An update on Allie (and reflection on God's mercy)

I'm so pleased and happy to report that Allie came through her surgery beautifully. Thank you for your prayers.

A hospital waiting room can be a stressful setting. But today actually felt more like a lot of old friends catching up. I saw a few people I haven't seen in a long time. And I really enjoyed talking, laughing and sharing pictures of our kids/grandkids.

Allie's parents, grandparents, aunts and uncles all felt at peace going into the surgery and were strong in their faith that God was going to bring Allie through this difficult surgery. I felt that way, too. But there was still such a rush of emotion when the doctor finally came out and told us how well she had done and that they expected her breathing tube to come out by tonight. You just breathe a big sigh of relief when you hear those words. Valerie's eyes filled with tears (one of Allie's grandmas) and I understood her surge of emotion. I have been thinking so much about how I would feel if my little Andrew were facing open heart surgery. He and Allie are just a few weeks apart in age.

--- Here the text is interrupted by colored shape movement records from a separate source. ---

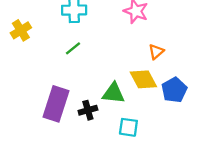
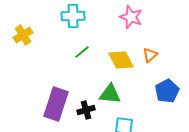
green line: (73, 48) -> (82, 52), moved
yellow diamond: (143, 79) -> (121, 60), moved

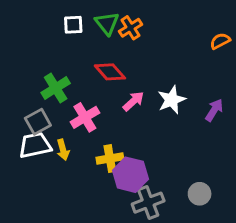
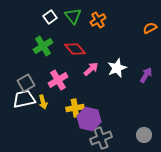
white square: (73, 25) -> (50, 17), turned -32
orange cross: (130, 28) -> (98, 20), moved
green cross: (56, 88) -> (43, 46), moved
gray circle: (200, 194) -> (144, 135), moved

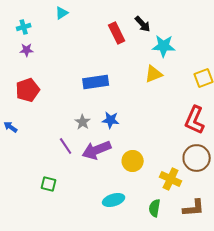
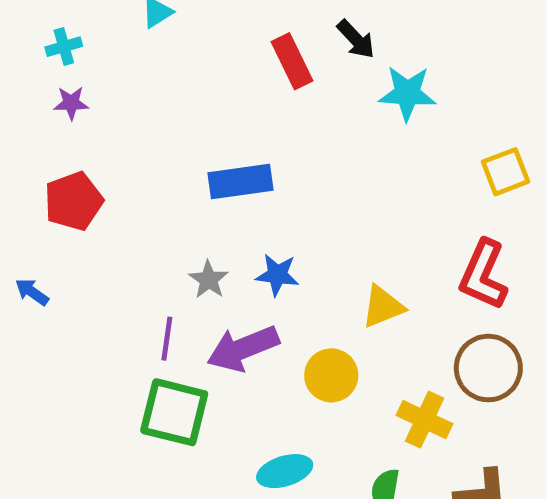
yellow triangle: (154, 74) -> (383, 307), moved
purple line: (66, 146) -> (167, 339), turned 42
green square: (49, 184) -> (174, 412), moved, size x1.8

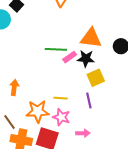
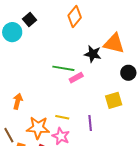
orange triangle: (91, 38) -> (114, 43), moved
black star: (86, 59) -> (93, 54), moved
yellow square: (96, 78) -> (114, 100), moved

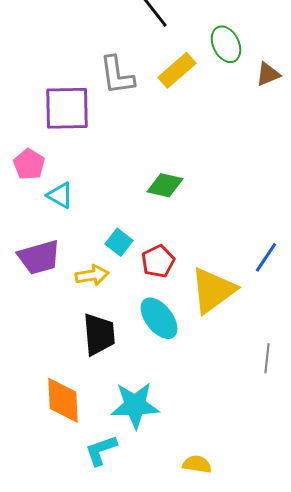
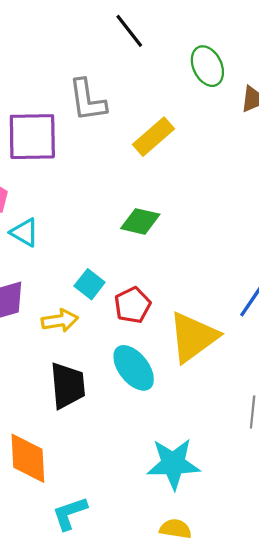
yellow rectangle: (177, 70) -> (153, 137), moved
cyan star: (135, 405) -> (173, 464), moved

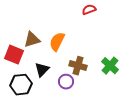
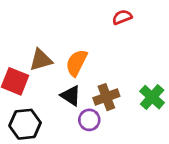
brown cross: (78, 66) -> (106, 97), turned -36
black triangle: (42, 70) -> (71, 96), moved, turned -42

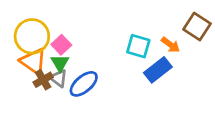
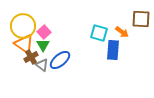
brown square: (197, 27) -> (141, 19), turned -30
blue rectangle: (158, 70) -> (113, 50), turned -48
gray triangle: (59, 78) -> (42, 65), moved

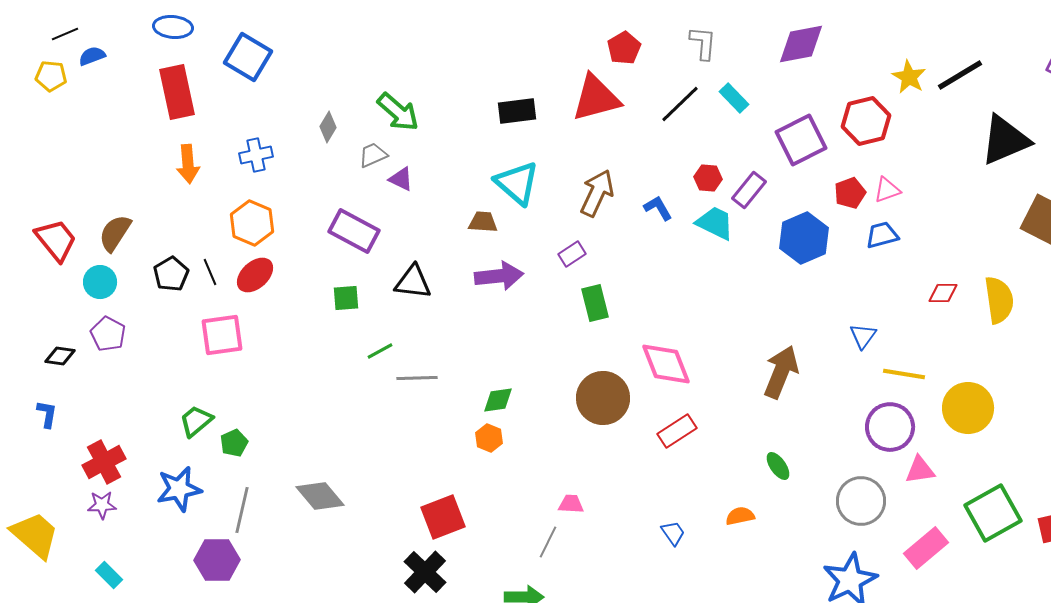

I got to see Allie just before her surgery. She is so special. I believe God will use her to reach and comfort others one day as a result of her experiences and the testimony she will have. There is a purpose in everything we go through and God sees Allie's life and the lives she will touch twenty years from now.

What an amazing perspective God has - not being held in time as we are. He sees all that we will one day become as we are still struggling to mature in Him. Long before we can see what He is accomplishing in our lives, He sees what each trial will produce in us. He sees simultaneously the process and the outcome. I have often looked back on times in my life when I felt hopeless or defeated and thought about what God had planned for my life that I could never have even imagined. He knew through it all where my path would lead and the joy that would come out of everything I have ever suffered. I may have lost heart at times along the way, but God has always been faithful and I know that nothing I have ever gone through was without purpose. Every situation of my life has taught me how to trust Him more.

I see now how God has strengthened my faith through heartache, disappointment and redemption. I had no idea where my path was headed in so many situations, but God saw me in today just as He saw me in yesterday and sees me in my tomorrows. I find such comfort in that. I remember feeling a few times like my life was over. There was even one time I prayed for God to take my life. But as I prayed that prayer (very sincerely at the time), He saw my today and what He was going to do in my life and heart. It makes me realize how merciful He is in not answering all of our prayers the way we want Him to.

I'm thankful for God's love, mercy and faithfulness. I'm thankful for my husband and family. I'm thankful for friends who love me warts and all. I'm thankful I was able to be in that waiting room today to witness God's provision and power. And I'm thankful for every person who was there supporting Val and Liz. God is so good.

Thank you again to everyone who prayed for Allie.